В отличие от своего мужа или, например, меня эта восторженная меломанка родилась в Светополе. Ее папа — подполковник, но разве это чин для отца такой дочери! Не колеблясь я произвел его в генералы.

Закончив тот самый политехнический, откуда я позорно ретировался когда-то, она трудилась в грозном учреждении, именуемом «Котлонадзор». Инспектировала. Я никогда не видел ее в деле, но я хорошо представляю, как быстро входит она, стуча каблуками, с надменно поднятой головой, и сочувствую проверяемым, которые теряют от страха дар речи.

Однако истинное ее призвание — косметика. Вы поймете это, увидев ее маму. Не приведи господь случиться морщинке на ее лице! Враз мобилизуются все косметические ресурсы дочери, и кипит, кипит смертный бой за вечную молодость. Этой невысокой и упитанной особе вы ни в коем случае не дадите больше тридцати, а между тем у нее двадцатисемилетняя дочь.

О своеобразном распределении обязанностей в этом семействе я уже говорил, но подождите ахать, как это Свечкина, великого Свечкина, органически не способного сделать ни одного опрометчивого шага, угораздило выбрать в спутницы жизни этакое созданьице. Эльвира отнюдь не равнодушна к домашнему очагу. Я знаю это, ибо в силу отваленных мне природой физических способностей оказался не только свидетелем, но и активным участником их переезда.
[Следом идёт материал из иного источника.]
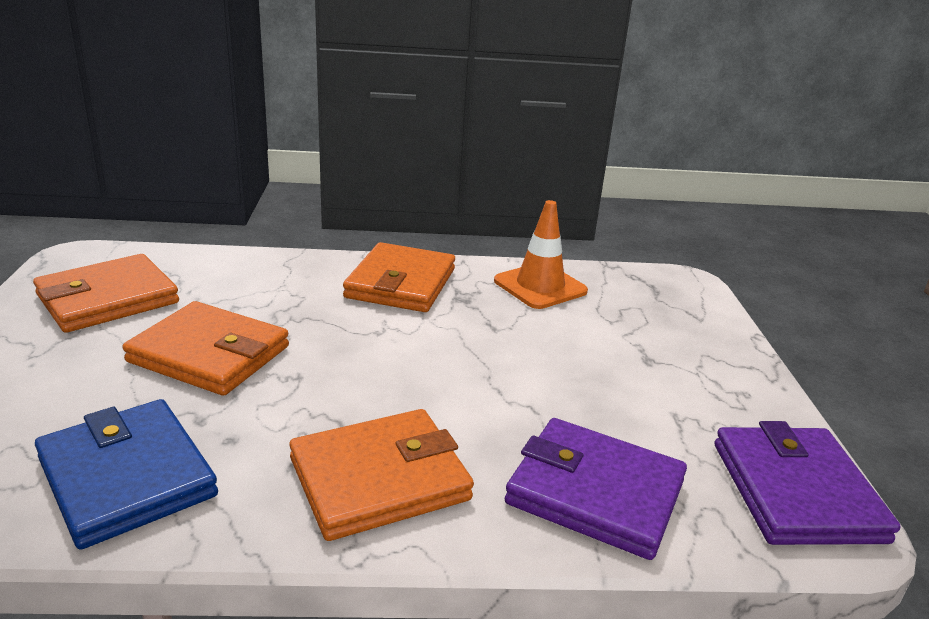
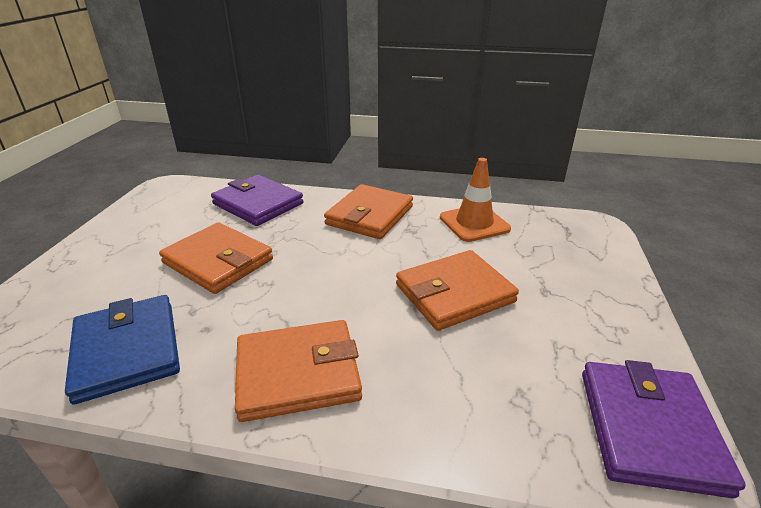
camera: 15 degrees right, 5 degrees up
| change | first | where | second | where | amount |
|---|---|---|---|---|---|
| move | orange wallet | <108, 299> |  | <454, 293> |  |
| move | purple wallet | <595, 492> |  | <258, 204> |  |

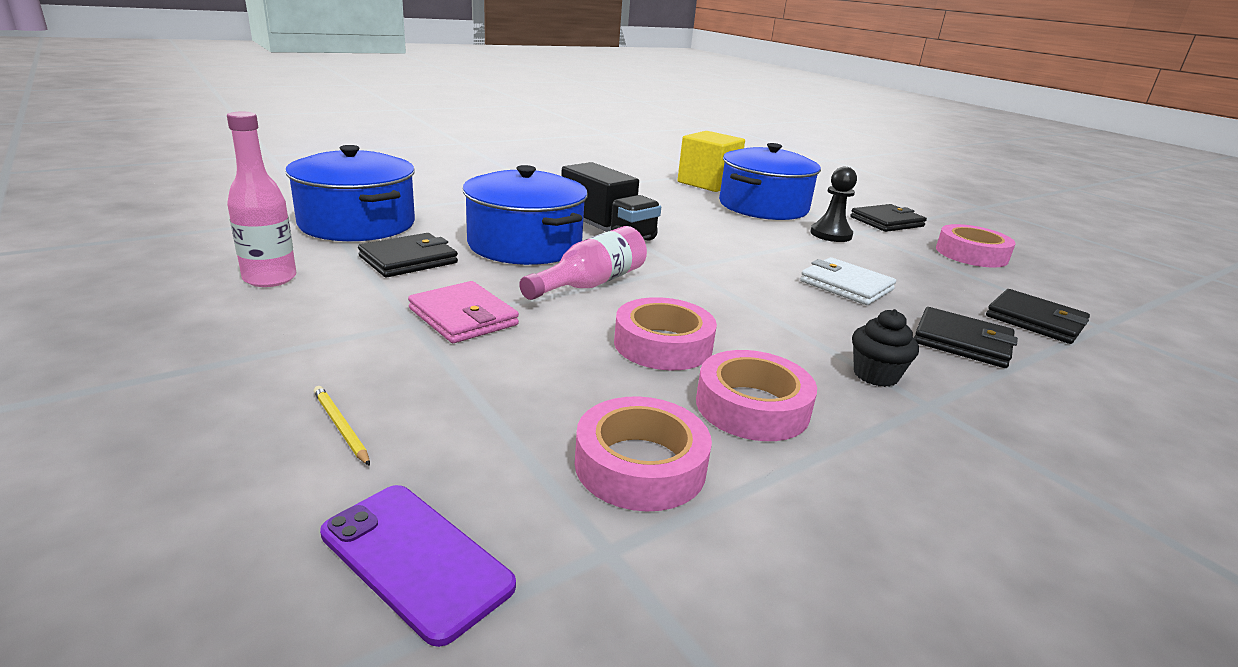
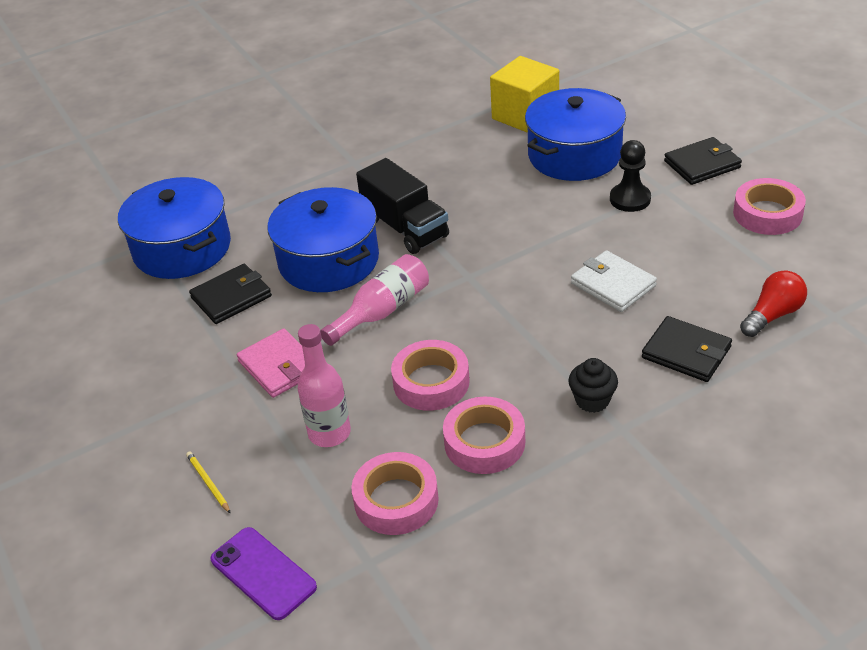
camera: 10 degrees right, 15 degrees up
| change | first | where | second | where | amount |
|---|---|---|---|---|---|
| move | rosy bottle | <270, 278> |  | <329, 433> |  |
| replace | black wallet | <1035, 320> | crimson light bulb | <772, 315> |  |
Что тут делалось! Свечкин был оттеснен. Он исчез. По-моему, он вообще испарился из дома, хотя время от времени его розовощекое лицо с веселыми буравчиками глаз мелькало то между книжных полок, то почему-то в софе, или это уже мерещилось мне, вконец затурканному неутомимой хозяйкой? Свечкин с предусмотрительностью, которая, быть может, является решающей составной частью его гениальности, заранее составил и вычертил своей металлической сигарой с выпрыгивающим пером подробнейший план, куда что ставить. Эльвира утвердила его. Но потом, когда стенка из серванта, шкафов и прочей дребедени была составлена, она заявила с обворожительной улыбкой, что всему этому место не здесь, а там. Грузчики мрачно переглянулись и стали снимать антресоли. Я помогал им как мог. На новом месте стенка выглядела еще хуже — так, во всяком случае, решила задумавшаяся вдруг повелительница и ласково (опять это арбузное сиянье сквозь прищуренные ресницы!) попросила вернуть все обратно. Как было отказать ей! Она стояла, благоухая, посреди комнаты в своей гипюровой кофточке на узких плечах, сквозь которую тоненько просвечивали бретельки комбинации, а вокруг возились, сопели, дышали табаком и винным перегаром послушные ей тяжеловесы. В конце концов даже мне, которого Рудик порой использует в качестве домкрата при ремонте редакционной машины, стало видеться розовощекое лицо Свечкина в таких местах, где ему никак не подобало быть.